───── Source material ─────

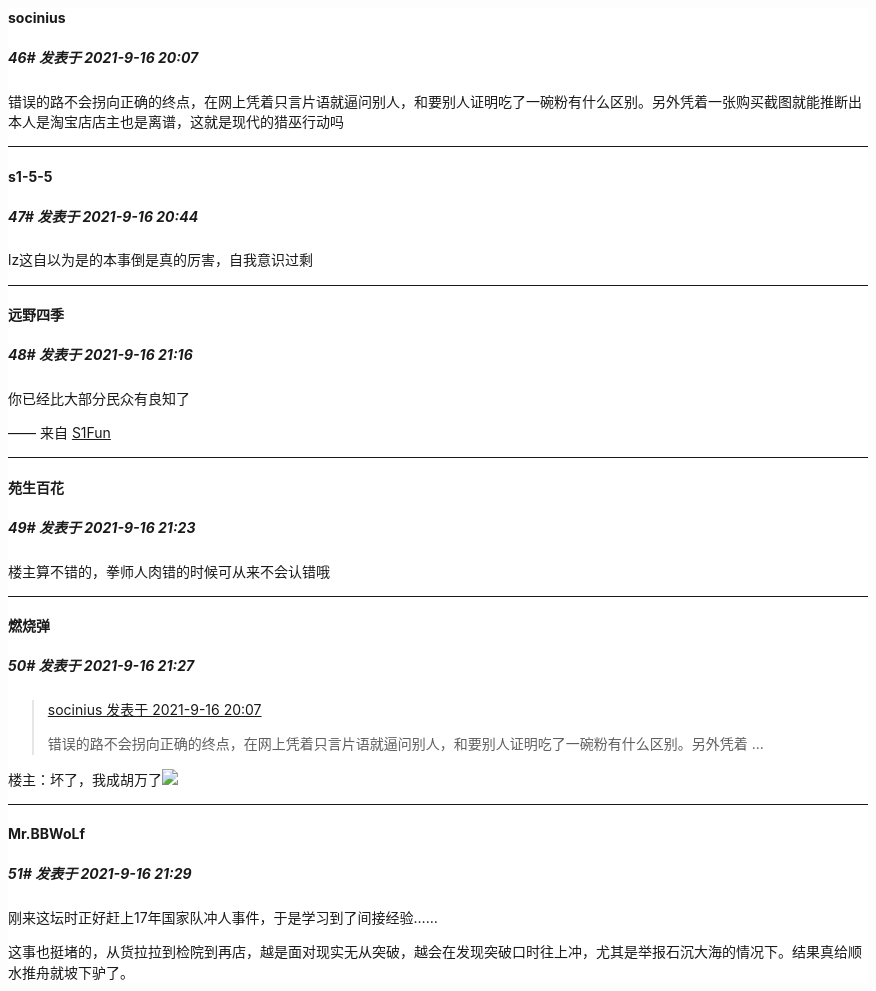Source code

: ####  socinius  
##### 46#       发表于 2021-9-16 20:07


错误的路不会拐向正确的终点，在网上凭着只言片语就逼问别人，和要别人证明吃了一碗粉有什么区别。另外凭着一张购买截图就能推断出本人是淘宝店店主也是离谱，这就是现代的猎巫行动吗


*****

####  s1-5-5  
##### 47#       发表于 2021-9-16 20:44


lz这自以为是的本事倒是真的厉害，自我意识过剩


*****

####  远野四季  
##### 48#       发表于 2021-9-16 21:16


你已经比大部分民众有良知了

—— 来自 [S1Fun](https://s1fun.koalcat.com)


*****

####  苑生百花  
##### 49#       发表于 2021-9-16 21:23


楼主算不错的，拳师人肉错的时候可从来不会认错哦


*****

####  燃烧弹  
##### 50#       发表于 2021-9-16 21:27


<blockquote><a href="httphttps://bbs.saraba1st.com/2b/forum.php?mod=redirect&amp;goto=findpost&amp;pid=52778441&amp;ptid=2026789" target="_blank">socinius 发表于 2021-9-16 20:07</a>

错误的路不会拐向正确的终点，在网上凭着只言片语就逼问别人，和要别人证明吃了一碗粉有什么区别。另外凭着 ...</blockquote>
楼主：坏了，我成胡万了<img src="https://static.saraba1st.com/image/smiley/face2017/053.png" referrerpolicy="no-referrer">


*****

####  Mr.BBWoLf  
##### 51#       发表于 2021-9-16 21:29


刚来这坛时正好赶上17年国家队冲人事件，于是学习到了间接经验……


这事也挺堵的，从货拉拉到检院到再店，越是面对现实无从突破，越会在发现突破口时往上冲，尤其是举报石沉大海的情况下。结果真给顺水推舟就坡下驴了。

─────

### Activity
Where the word "在网上凭着只言片语就逼问别人" shows up in a line of the entries above, copy that line.

### Written answer
错误的路不会拐向正确的终点，在网上凭着只言片语就逼问别人，和要别人证明吃了一碗粉有什么区别。另外凭着一张购买截图就能推断出本人是淘宝店店主也是离谱，这就是现代的猎巫行动吗
错误的路不会拐向正确的终点，在网上凭着只言片语就逼问别人，和要别人证明吃了一碗粉有什么区别。另外凭着 ...</blockquote>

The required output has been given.